# 5d Mkii - How to remove user copyright info - WITHOUT EOS UTILITY!!



## CameraMan (Jun 18, 2013)

Got a 5d Mkii - replaced with 6d - Looking to sell the 5d.
USB on the 5d seems to have failed. Tried 3 Win 7x64 machines, different leads, never shows up. Sometimes when you plug the USB into camera, it shows "BUSY" on top LCD, (as I would expect) but only briefly, and with no result. Annoying as I've hardly used the USB, only to calibrate the lenses. 
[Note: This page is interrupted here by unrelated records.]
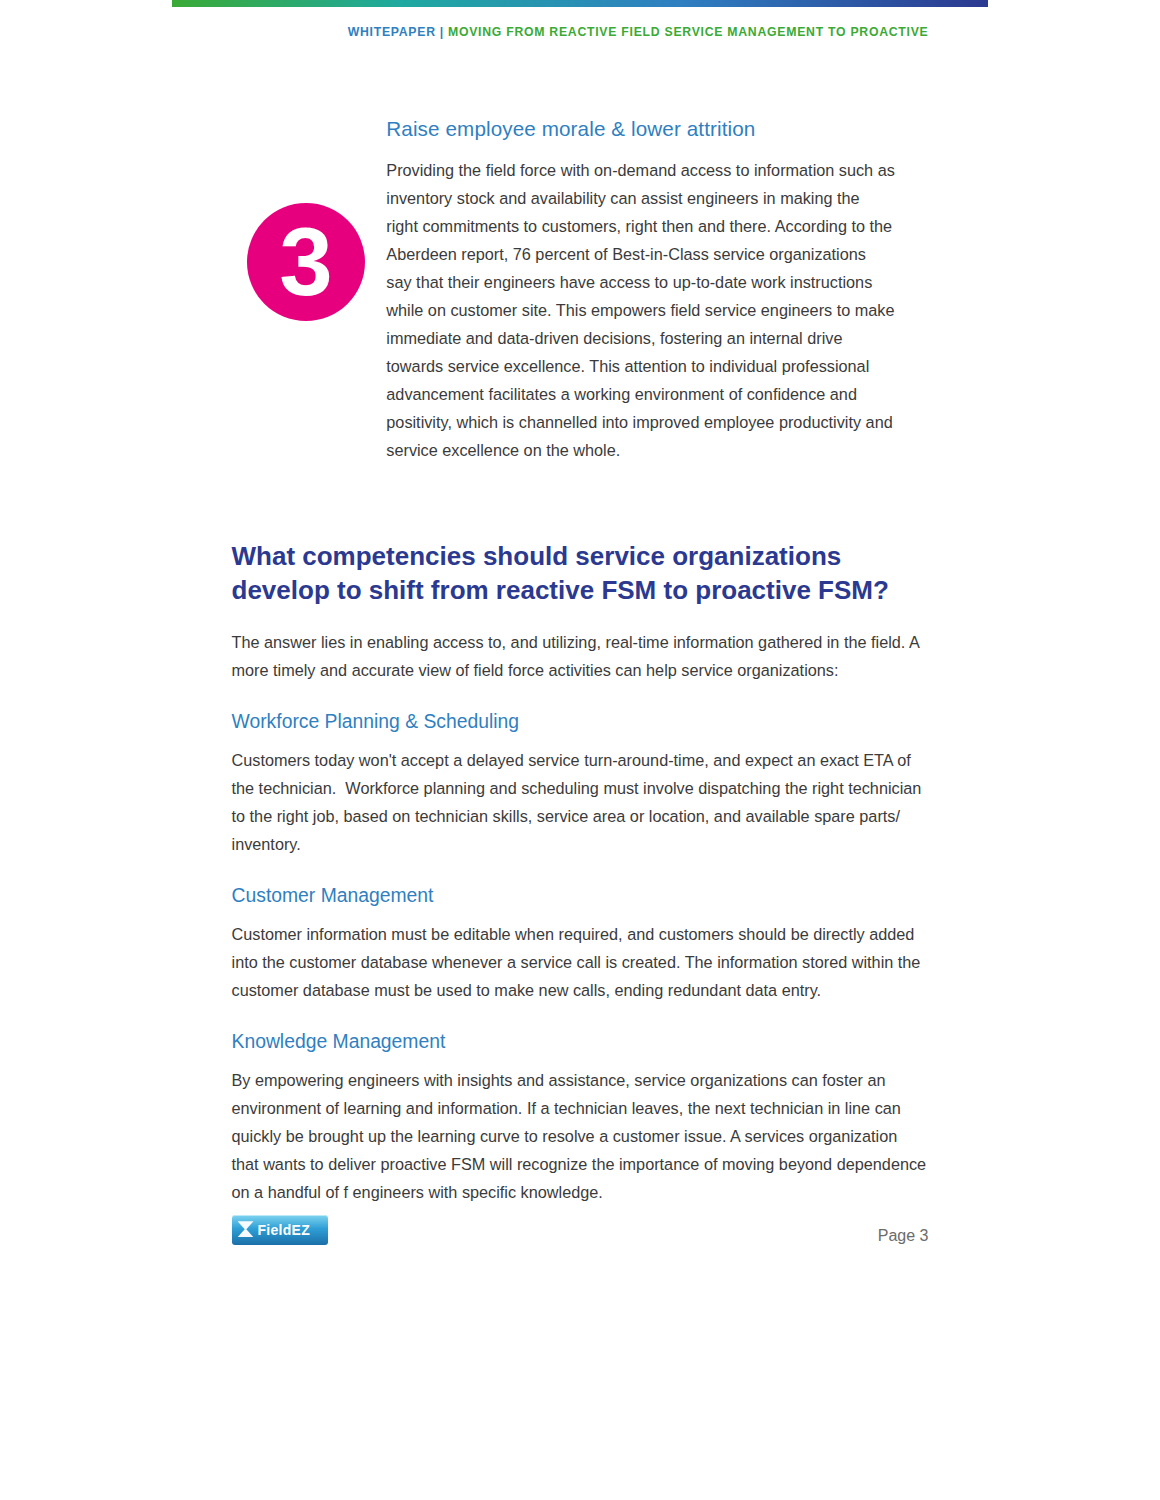WHITEPAPER|MOVING FROM REACTIVE FIELD SERVICE MANAGEMENT TO PROACTIVE
3
Raise employee morale & lower attrition
Providing the field force with on-demand access to information such as inventory stock and availability can assist engineers in making the right commitments to customers, right then and there. According to the Aberdeen report, 76 percent of Best-in-Class service organizations say that their engineers have access to up-to-date work instructions while on customer site. This empowers field service engineers to make immediate and data-driven decisions, fostering an internal drive towards service excellence. This attention to individual professional advancement facilitates a working environment of confidence and positivity, which is channelled into improved employee productivity and service excellence on the whole.
What competencies should service organizations develop to shift from reactive FSM to proactive FSM?
The answer lies in enabling access to, and utilizing, real-time information gathered in the field. A more timely and accurate view of field force activities can help service organizations:
Workforce Planning & Scheduling
Customers today won't accept a delayed service turn-around-time, and expect an exact ETA of the technician. Workforce planning and scheduling must involve dispatching the right technician to the right job, based on technician skills, service area or location, and available spare parts/ inventory.
Customer Management
Customer information must be editable when required, and customers should be directly added into the customer database whenever a service call is created. The information stored within the customer database must be used to make new calls, ending redundant data entry.
Knowledge Management
By empowering engineers with insights and assistance, service organizations can foster an environment of learning and information. If a technician leaves, the next technician in line can quickly be brought up the learning curve to resolve a customer issue. A services organization that wants to deliver proactive FSM will recognize the importance of moving beyond dependence on a handful of f engineers with specific knowledge.
FieldEZ
Page 3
Anyways - How can I remove my name from the usercopyright field? 
I put the name in with "EOS Utility software" 
The "Delete copyright information" option in the menus is always grayed out. (Why?)
Tried "Clear camera settings" and removing both batteries etc - still showing on Lightroom import.

Any thoughts....
Ta


----------



## CameraMan (Jun 18, 2013)

Ignore this - sorted it - turned out to be some quirk in Lightroom on import - metadata settings. Deleted all those and problem solved. Odd that it should be this (remembering my name here) as on upgrading to LR5 all my import settings / defaults for presets on import/file renaming got lost.


----------



## rs (Jun 18, 2013)

It's great to hear you fixed it. For future reference, or for anyone else that stumbles across this issue, it can be cleared in camera: In the menu, go to the 7th tab (the picture of the spanner with 3 dots next to it), and select 'Clear settings'. Under that menu, select 'Delete copyright information'.


----------



## Jim Saunders (Jun 18, 2013)

A program called EOSinfo can be used to change the data in the camera. It'll get shutter counts too.

Jim


----------